## [Extrait du texte]
↓

Le parquet national financier a requis jeudi une amende de 3,7 milliards d'euros contre le géant bancaire suisse UBS AG, accusé d'avoir "en parfaite conscience" illégalement démarché de riches clients français et dissimulé des milliards d'avoirs non déclarés.
"La fraude à l'impôt, ce n'est rien d'autre qu'un vol commis au préjudice de la collectivité", "une attaque inacceptable contre le pacte républicain" et "les banques méritent d'être poursuivies et sanctionnées à hauteur du préjudice" subi par la société, a asséné le procureur Eric Russo, au terme du premier procès tenu en France pour une fraude d'une telle ampleur.
Pour l'accusation, "UBS AG et ses dirigeants avaient parfaitement conscience d'enfreindre la loi française" en venant démarcher des résidents fiscaux français lors d'"events", comme les réceptions, tournois sportifs ou parties de chasses.
"Elle est le numéro 1 de la banque privée, ce qui implique des devoirs. Votre décision doit être significative et la sanction doit être proportionnelle au montant des fonds dissimulés", a affirmé Serge Roques, deuxième représentant du ministère public.
Le PNF a justifié l'amende requise par un savant calcul tenant compte du montant des avoirs français dissimulés en Suisse - "entre 3,7 et 23 milliards d'euros selon les évaluations" - et des peines déjà infligées dans des affaires similaires.

↑

[Entrées de données recueillies]
↓

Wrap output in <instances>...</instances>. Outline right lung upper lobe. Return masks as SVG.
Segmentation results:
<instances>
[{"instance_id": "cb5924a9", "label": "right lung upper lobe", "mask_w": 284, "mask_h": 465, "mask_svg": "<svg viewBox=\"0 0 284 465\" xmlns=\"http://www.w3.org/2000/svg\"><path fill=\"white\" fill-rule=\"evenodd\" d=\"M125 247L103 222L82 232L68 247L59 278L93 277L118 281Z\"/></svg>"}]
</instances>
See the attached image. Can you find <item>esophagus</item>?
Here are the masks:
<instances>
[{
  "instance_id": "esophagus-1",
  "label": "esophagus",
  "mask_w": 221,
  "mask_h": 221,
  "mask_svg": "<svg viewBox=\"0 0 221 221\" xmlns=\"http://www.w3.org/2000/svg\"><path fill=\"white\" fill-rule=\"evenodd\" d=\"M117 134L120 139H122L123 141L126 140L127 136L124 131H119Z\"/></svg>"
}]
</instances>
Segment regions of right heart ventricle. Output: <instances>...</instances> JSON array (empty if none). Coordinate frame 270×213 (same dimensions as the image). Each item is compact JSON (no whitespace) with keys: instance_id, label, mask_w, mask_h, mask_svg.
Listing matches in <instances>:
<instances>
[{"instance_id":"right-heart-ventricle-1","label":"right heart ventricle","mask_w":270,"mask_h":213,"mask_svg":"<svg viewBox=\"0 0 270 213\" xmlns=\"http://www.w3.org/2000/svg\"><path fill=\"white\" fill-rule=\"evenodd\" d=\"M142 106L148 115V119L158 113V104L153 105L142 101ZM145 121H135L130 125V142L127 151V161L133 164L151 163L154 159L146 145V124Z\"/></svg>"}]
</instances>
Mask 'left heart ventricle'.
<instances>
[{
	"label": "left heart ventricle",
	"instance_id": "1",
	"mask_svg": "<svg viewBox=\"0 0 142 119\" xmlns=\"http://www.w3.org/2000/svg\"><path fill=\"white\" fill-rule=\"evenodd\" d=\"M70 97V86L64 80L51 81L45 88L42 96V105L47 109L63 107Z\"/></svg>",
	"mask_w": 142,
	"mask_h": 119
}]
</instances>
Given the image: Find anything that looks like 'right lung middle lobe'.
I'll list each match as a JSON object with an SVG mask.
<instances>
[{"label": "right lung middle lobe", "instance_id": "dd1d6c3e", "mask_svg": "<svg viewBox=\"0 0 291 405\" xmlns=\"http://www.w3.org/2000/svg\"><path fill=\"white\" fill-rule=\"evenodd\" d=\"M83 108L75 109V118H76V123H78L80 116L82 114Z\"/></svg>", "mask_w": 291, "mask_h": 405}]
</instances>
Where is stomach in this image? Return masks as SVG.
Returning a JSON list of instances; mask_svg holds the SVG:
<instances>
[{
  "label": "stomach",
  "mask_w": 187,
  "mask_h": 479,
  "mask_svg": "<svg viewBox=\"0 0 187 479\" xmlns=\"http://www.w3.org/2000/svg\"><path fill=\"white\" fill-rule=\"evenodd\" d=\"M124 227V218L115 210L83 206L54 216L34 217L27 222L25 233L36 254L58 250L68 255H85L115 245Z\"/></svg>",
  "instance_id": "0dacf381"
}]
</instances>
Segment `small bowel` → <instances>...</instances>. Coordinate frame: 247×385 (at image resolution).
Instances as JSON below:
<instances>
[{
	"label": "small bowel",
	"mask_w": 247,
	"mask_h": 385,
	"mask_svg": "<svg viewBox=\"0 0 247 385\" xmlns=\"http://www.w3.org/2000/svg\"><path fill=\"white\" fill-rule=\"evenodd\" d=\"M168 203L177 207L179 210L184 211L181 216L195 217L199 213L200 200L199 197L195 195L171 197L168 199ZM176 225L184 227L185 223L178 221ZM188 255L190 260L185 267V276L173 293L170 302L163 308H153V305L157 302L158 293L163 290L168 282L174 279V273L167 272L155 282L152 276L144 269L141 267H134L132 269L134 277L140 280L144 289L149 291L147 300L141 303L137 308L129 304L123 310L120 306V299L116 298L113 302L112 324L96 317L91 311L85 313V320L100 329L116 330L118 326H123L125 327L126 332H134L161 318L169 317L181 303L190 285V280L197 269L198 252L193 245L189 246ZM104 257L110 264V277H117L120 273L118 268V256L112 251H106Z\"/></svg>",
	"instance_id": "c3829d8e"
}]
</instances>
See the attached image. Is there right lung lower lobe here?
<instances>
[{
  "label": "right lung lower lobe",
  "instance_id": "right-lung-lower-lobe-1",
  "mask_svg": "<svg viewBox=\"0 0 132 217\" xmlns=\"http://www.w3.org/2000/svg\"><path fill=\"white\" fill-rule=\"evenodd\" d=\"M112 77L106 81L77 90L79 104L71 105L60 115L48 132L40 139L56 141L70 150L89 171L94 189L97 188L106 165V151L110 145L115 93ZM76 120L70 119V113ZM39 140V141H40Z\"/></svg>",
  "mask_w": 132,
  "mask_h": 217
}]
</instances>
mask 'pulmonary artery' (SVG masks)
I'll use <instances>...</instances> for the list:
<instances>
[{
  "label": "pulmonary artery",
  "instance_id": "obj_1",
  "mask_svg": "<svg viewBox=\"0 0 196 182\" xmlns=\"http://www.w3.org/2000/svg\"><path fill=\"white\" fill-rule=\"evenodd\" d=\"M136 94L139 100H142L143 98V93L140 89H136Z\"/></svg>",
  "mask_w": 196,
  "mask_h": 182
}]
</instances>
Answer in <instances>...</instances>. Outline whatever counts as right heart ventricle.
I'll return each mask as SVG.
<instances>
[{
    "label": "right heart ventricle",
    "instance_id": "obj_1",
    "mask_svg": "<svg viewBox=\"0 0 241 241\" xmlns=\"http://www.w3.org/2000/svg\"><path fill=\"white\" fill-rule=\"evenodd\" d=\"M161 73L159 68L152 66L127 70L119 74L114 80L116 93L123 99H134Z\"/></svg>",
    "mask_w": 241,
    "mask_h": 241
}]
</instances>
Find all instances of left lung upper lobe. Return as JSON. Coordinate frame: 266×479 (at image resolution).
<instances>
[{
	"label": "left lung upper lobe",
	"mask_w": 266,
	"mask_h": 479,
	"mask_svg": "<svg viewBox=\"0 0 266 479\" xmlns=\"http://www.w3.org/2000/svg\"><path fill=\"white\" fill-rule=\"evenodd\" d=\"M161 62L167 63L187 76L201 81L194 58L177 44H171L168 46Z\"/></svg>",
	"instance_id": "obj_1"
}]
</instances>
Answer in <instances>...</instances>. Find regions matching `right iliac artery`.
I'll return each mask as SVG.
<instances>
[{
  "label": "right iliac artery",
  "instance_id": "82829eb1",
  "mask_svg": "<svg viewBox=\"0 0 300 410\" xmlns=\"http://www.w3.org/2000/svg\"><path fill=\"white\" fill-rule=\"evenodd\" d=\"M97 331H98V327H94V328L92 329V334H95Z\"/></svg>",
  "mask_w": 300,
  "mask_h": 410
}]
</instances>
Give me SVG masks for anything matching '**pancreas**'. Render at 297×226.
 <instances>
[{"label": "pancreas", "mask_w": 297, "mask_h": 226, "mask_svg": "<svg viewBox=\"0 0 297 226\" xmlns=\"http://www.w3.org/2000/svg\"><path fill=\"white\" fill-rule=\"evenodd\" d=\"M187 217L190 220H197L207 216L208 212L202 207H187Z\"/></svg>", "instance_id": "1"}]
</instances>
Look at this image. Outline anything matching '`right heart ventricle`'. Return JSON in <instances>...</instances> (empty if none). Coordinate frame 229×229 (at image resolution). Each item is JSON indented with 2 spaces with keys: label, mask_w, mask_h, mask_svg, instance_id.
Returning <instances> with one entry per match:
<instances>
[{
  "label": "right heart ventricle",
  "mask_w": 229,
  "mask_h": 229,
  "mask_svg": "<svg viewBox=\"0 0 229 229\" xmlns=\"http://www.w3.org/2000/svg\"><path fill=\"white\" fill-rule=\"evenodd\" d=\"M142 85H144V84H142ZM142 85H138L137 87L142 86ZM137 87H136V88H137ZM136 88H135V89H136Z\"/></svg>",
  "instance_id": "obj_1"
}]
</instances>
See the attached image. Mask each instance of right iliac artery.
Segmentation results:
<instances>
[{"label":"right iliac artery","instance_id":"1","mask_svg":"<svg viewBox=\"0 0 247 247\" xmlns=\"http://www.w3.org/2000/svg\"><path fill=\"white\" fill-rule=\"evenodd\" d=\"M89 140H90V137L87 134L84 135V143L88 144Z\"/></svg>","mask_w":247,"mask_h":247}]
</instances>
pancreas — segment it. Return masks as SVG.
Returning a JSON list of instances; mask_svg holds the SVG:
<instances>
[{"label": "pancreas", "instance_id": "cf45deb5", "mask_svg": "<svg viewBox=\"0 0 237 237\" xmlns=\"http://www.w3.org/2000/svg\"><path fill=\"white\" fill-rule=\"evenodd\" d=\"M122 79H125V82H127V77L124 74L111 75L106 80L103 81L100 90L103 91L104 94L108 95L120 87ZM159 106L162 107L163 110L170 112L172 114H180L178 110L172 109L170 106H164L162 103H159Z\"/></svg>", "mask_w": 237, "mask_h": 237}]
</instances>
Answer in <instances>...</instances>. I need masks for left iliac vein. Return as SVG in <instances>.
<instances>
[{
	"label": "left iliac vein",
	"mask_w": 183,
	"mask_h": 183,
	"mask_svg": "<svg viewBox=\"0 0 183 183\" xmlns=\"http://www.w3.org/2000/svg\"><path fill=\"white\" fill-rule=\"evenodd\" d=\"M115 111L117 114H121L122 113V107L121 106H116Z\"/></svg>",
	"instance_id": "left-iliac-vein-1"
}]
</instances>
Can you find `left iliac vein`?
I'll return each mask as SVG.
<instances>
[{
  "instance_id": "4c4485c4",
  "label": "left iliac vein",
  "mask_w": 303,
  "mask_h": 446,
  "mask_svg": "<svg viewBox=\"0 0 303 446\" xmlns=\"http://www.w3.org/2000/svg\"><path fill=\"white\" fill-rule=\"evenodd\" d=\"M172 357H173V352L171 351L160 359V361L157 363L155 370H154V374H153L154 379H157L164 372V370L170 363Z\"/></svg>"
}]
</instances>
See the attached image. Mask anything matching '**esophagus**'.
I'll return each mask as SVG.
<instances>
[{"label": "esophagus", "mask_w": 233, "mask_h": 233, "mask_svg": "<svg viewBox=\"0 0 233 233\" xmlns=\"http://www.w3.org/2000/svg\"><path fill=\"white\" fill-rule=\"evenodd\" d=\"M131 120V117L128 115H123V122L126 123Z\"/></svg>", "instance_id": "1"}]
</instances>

↑

## [Consignes]
**1.** Recopiez le passage de l'article sur le procès d'UBS qui commence par « Le parquet national » et se poursuit jusqu'à « d'une telle ampleur. ».
**2.** D'après l'article sur le procès d'UBS, quel montant d'amende le parquet national financier a-t-il requis contre UBS AG ?
Les lignes n'ont aucun rôle à jouer ici.

## [Réponses par tâche]
**1.**
Le parquet national financier a requis jeudi une amende de 3,7 milliards d'euros contre le géant bancaire suisse UBS AG, accusé d'avoir "en parfaite conscience" illégalement démarché de riches clients français et dissimulé des milliards d'avoirs non déclarés.
"La fraude à l'impôt, ce n'est rien d'autre qu'un vol commis au préjudice de la collectivité", "une attaque inacceptable contre le pacte républicain" et "les banques méritent d'être poursuivies et sanctionnées à hauteur du préjudice" subi par la société, a asséné le procureur Eric Russo, au terme du premier procès tenu en France pour une fraude d'une telle ampleur.

**2.** 3,7 milliards d'euros.